AFAICT, this is now a duplicate of #77. the 'byTag' functionality has been provided, all that remains is a mechanism for querying all services, which is requested in #77.
The flags are different, though. This one is marked as "upstream bug" implying we need something from consul before this bug can proceed and #77 is marked as "enhancement" implying we don't need to wait.
@bryanlarsen it's slightly different. The participants in this issue want to query the services catalog, not the health endpoint.
from version 0.5.0 services was introduced, but I'm not sure if I use it properly. this example gives me "half" empty output of consul service itself (I choosed consul sine everyone have it):
frontend http-in
bind *:80
{{range services}}acl acl_{{.Name}} hdr(host) -i {{.Name}}.service.consul
use_backend backend_{{.Name}} if acl_{{.Name}}
{{end}}
{{range services }}backend backend_{{.Name}}
balance leastconn
option httpclose
{{range service .Name "passing" }} server {{.Name}} {{.Address}}:{{.Port}} maxconn 32
{{end}}{{end}}
result:
frontend http-in
bind *:80
acl acl_consul hdr(host) -i consul.service.consul
use_backend backend_consul if acl_consul
backend backend_consul
balance leastconn
option httpclose
BUT, if I mention about service before like:
{{ $services := service "consul" }}
frontend http-in
bind *:80
{{range services}}acl acl_{{.Name}} hdr(host) -i {{.Name}}.service.consul
use_backend backend_{{.Name}} if acl_{{.Name}}
{{end}}
{{range services }}backend backend_{{.Name}}
balance leastconn
option httpclose
{{range service .Name "passing" }} server {{.Name}} {{.Address}}:{{.Port}} maxconn 32
{{end}}{{end}}
suddenly backeds appears:
frontend http-in
bind *:80
acl acl_consul hdr(host) -i consul.service.consul
use_backend backend_consul if acl_consul
backend backend_consul
balance leastconn
option httpclose
server consul 192.168.59.103:8300 maxconn 32
So is it by design or is this just a first step and this is in your plans, and "patient I must have" :) ?
@sielaq services
is different than service
. services
returns a list of Catalog services, but service
returns a health check service object, which has significantly more information.

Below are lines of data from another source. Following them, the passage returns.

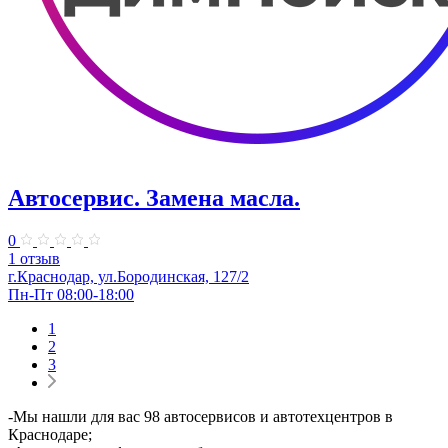
Автосервис. Замена масла.
0
1 отзыв
г.Краснодар, ул.Бородинская, 127/2
Пн-Пт 08:00-18:00
1
2
3
-Мы нашли для вас 98 автосервисов и автотехцентров в
Краснодаре;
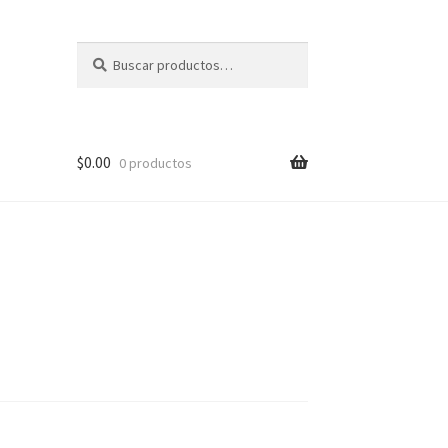
Buscar
Buscar
por:
$
0.00
0 productos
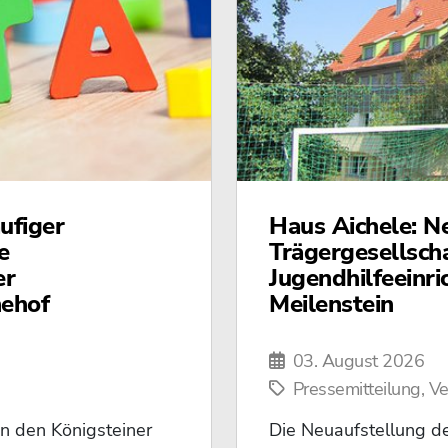
ufiger
Haus Aichele: N
e
Trägergesellsch
er
Jugendhilfeeinri
nehof
Meilenstein
03. August 2026
Pressemitteilung, V
in den Königsteiner
Die Neuaufstellung de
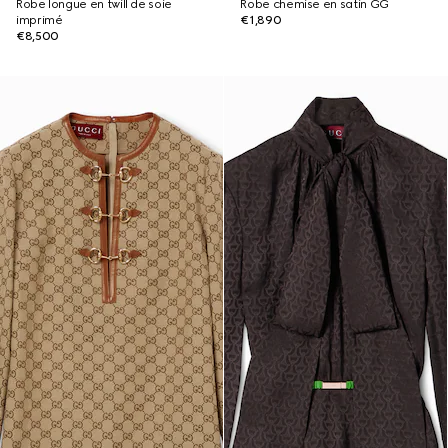
Robe longue en twill de soie
Robe chemise en satin GG
imprimé
€1,890
€8,500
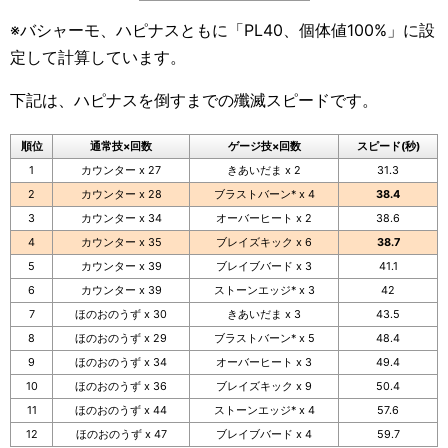
※バシャーモ、ハピナスともに「PL40、個体値100%」に設
定して計算しています。
下記は、ハピナスを倒すまでの殲滅スピードです。
順位
通常技×回数
ゲージ技×回数
スピード(秒)
1
カウンター x 27
きあいだま x 2
31.3
2
カウンター x 28
ブラストバーン* x 4
38.4
3
カウンター x 34
オーバーヒート x 2
38.6
4
カウンター x 35
ブレイズキック x 6
38.7
5
カウンター x 39
ブレイブバード x 3
41.1
6
カウンター x 39
ストーンエッジ* x 3
42
7
ほのおのうず x 30
きあいだま x 3
43.5
8
ほのおのうず x 29
ブラストバーン* x 5
48.4
9
ほのおのうず x 34
オーバーヒート x 3
49.4
10
ほのおのうず x 36
ブレイズキック x 9
50.4
11
ほのおのうず x 44
ストーンエッジ* x 4
57.6
12
ほのおのうず x 47
ブレイブバード x 4
59.7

This is still an upstream bug in Consul, and sorry for the confusion around service
vs services
.
@sethvargo , So does it mean that I cannot combine both of those? like:
{{range services}} # this supposed to iterate over "Catalog Services"

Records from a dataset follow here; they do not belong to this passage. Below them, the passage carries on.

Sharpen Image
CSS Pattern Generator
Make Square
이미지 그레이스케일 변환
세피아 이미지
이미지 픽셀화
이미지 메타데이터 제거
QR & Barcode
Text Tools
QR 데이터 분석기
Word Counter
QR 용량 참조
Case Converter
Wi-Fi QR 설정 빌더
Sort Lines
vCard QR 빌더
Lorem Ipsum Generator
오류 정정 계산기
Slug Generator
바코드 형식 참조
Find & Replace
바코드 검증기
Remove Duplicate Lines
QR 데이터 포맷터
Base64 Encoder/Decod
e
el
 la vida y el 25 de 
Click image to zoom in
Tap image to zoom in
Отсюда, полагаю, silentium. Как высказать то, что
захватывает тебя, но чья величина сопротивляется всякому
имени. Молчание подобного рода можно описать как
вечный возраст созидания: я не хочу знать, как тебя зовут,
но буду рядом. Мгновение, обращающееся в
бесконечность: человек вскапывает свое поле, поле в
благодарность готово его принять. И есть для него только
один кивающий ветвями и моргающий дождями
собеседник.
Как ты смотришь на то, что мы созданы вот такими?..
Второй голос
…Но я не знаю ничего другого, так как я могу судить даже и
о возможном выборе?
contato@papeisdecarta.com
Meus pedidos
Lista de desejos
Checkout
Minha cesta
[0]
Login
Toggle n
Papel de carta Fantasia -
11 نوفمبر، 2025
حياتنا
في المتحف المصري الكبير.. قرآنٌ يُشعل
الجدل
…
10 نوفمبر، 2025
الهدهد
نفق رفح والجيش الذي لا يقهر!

{{range service .Name}} # this supposed to iterate over "service instances" for every .Name which comes from "Catalog Services"
{{.Address}}:{{.Port}}
{{end}}
{{end}}
Because this is what my previous examples do, probbaly indenting is misleading... If I cannot combine both then we missunderstand what "Catalog Services" is :(
@sielaq no because of #64 :smile:
The different between catalog services and agent services is explained in the Consul API documentation.

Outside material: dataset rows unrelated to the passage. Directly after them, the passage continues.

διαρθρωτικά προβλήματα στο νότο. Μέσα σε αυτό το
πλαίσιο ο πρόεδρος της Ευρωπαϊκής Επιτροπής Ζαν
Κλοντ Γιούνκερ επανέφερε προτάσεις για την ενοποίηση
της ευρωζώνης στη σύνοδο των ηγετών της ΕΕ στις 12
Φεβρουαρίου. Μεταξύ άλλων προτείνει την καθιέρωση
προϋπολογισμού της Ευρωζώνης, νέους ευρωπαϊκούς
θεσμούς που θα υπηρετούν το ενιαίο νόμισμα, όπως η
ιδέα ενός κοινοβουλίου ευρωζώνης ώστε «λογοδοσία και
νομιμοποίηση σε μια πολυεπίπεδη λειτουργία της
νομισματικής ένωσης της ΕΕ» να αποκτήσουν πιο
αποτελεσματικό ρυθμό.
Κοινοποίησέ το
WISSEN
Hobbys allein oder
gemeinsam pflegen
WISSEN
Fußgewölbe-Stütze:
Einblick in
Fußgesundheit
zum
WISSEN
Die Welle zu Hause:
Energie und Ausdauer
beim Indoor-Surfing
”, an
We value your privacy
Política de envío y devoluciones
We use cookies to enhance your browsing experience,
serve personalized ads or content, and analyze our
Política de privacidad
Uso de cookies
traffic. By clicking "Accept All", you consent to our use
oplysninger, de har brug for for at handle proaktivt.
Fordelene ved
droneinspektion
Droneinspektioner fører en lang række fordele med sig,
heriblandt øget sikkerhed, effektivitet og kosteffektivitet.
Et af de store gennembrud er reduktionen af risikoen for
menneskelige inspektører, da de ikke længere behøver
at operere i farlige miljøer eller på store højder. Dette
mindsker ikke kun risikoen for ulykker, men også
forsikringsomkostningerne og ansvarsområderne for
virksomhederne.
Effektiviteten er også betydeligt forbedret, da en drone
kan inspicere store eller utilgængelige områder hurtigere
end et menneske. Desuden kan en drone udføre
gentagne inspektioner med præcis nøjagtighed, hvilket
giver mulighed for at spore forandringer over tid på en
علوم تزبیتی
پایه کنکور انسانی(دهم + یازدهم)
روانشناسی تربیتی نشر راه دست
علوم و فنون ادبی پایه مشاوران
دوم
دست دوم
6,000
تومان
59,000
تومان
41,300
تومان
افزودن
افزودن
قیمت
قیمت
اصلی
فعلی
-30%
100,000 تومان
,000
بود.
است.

@sethvargo , Ok so we understant it properly. Catalog Service - is a global catalog - not a local agent catalog -- exacly what we need. But the combination of both "servieces" and "service" is a logically proper, both of those used "catalog/services" and ~~"catalog/service/
EDIT: I read again about "service" and it end point is "health/service/
so my question is still valid, is it logically proper ? I understand that in the end, result of generated config can contain an empty service (where all instances are in "critical" state).